Six ans plus tard, après de nombreuses expérimentations et avoir été ostracisé par son village, il invente une machine fabriquant des serviettes non seulement hygiéniques mais très bon marché. La machine, il en est fier, est aussi une bonne dizaine de fois moins chère que d’autres de ce type. Son projet a été salué par de nombreux prix nationaux et internationaux.

« Muruganantham a ouvert un nouveau chapitre dans l’histoire de la fabrication des serviettes hygiéniques bon marché. Mais son invention avait besoin d’un ‘business plan’ et dépendait aussi d’une bonne disponibilité de bois, dont la pâte est utilisée pour ses qualités absorbantes », analyse Swati Bedekar, fondatrice de la Vatsalya Foundation, qui a utilisé cette machine. La fondation a donc perfectionné les choses et inventé son propre dispositif, produisant des serviettes hygiéniques et contemporaines dans leur conception.

« Nos serviettes sont à base de fibres végétales et on peut ainsi plus facilement les éliminer après usage. Nous avons inventé pour cela un incinérateur ne nécessitant pas d’électricité et consommant peu d’énergie », ajoute Swati Bedekar, qui précise que les cendres issues de la combustion sont ensuite utilisées comme compost dans l’agriculture. Via cet écosystème, sa marque, « Sakhi » (amie, en hindi), permet ainsi à des milliers des femmes d’adopter une pratique hygiénique mais aussi d’avoir un nouveau moyen de gagner leur vie.

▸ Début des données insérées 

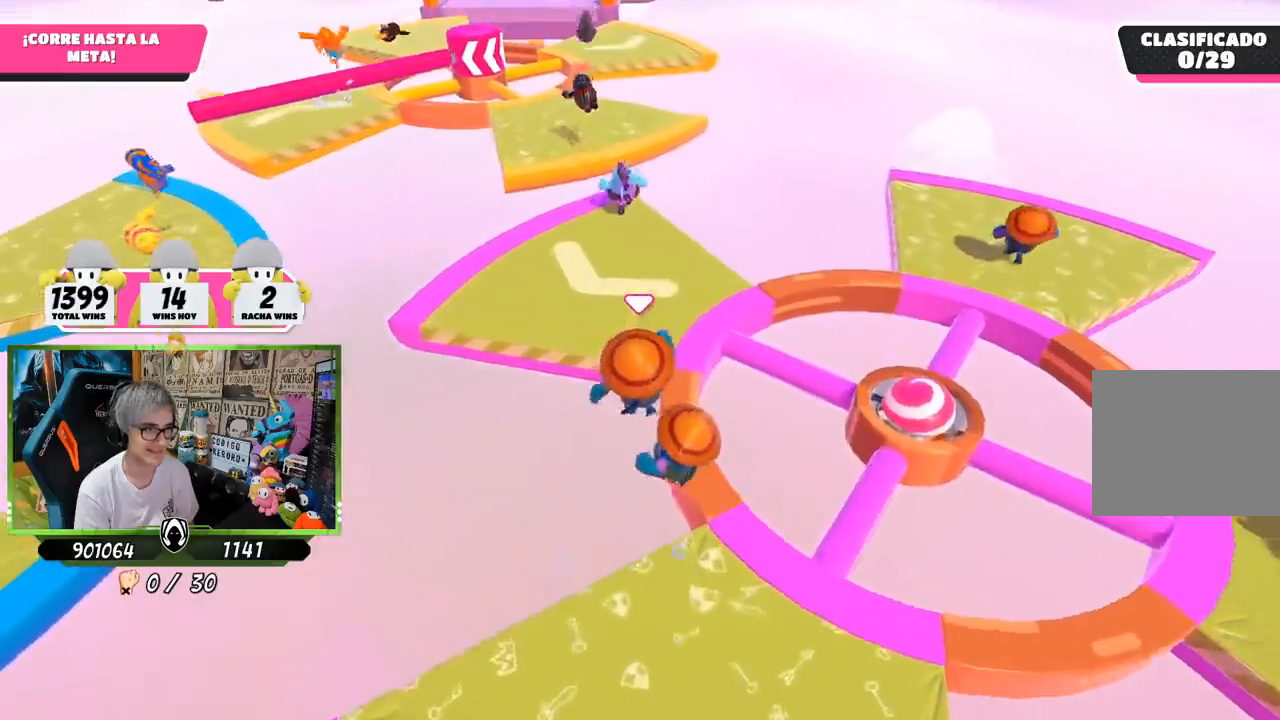
{"buttons": [], "left_stick": "up", "right_stick": "up-left", "events": [[17, "SQUARE", "up"], [83, "SQUARE", "down"], [183, "SQUARE", "up"], [400, "right_stick", "up-left"]]}
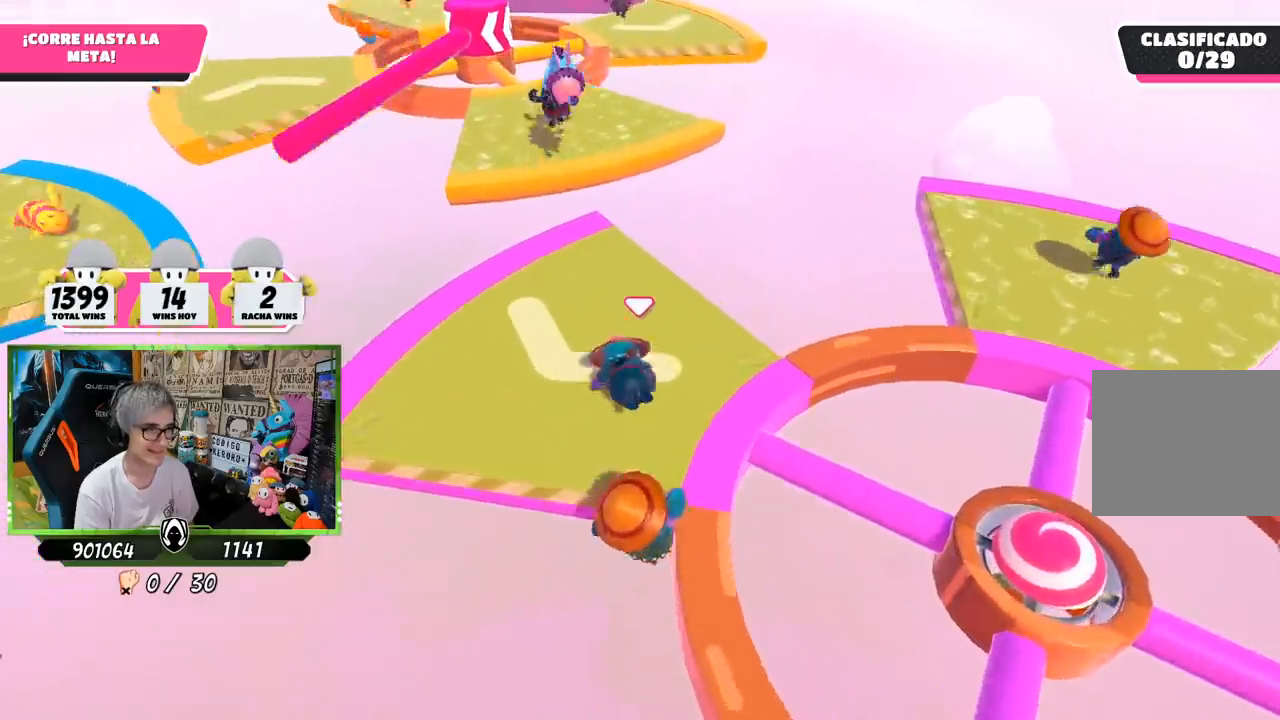
{"buttons": [], "left_stick": "up", "right_stick": "center", "events": [[50, "right_stick", "center"], [100, "right_stick", "down"], [300, "right_stick", "center"]]}
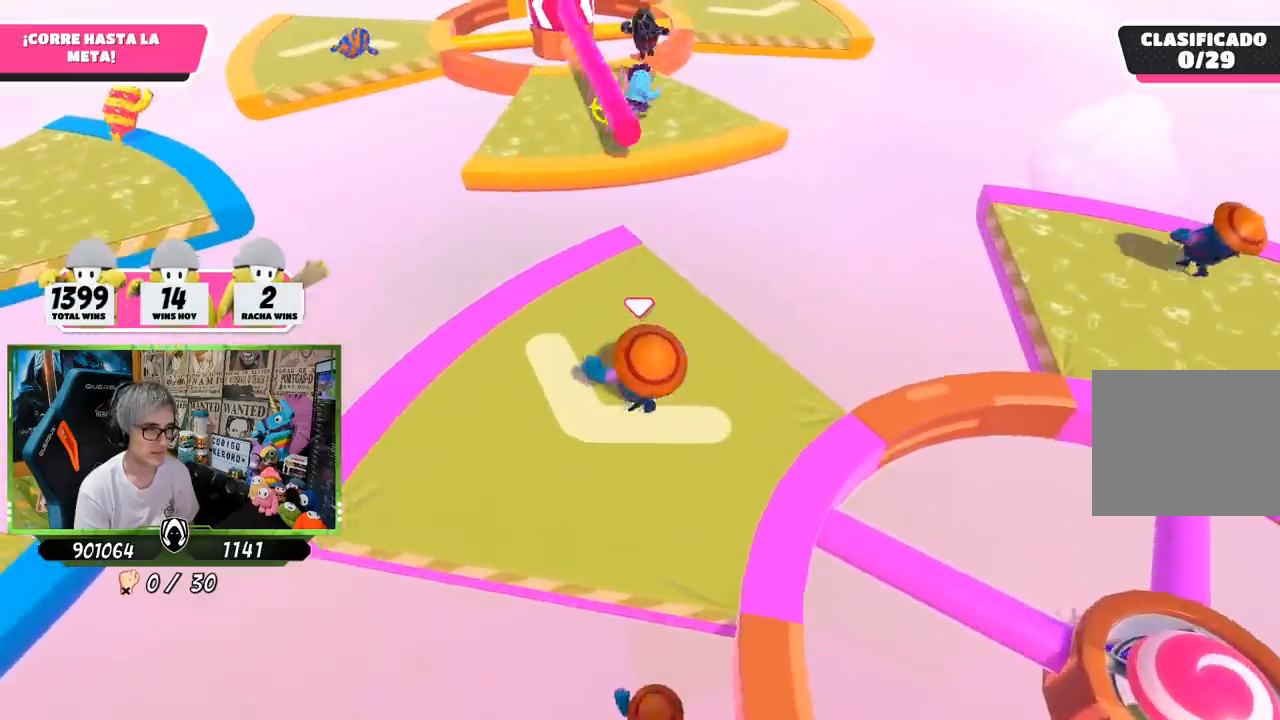
{"buttons": [], "left_stick": "up", "right_stick": "center", "events": [[83, "right_stick", "up"], [183, "right_stick", "center"]]}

Pour Swati Bedekar, cette prise de conscience et ces initiatives concrètes placent le pays sur la bonne voie : « Alors que le monde entier souffre d’un pauvre traitement menstruel, l’Inde fait partie des pays qui luttent contre ce problème avec vigueur. »

De son côté, Aditi Gupta est plus prudente. Si les graines du changement sont bien semées, la plupart de ces initiatives sur le terrain en sont encore, selon elle, à un stade naissant : il leur faudra au moins une décennie pour devenir les vecteurs d’un vrai changement à grande échelle.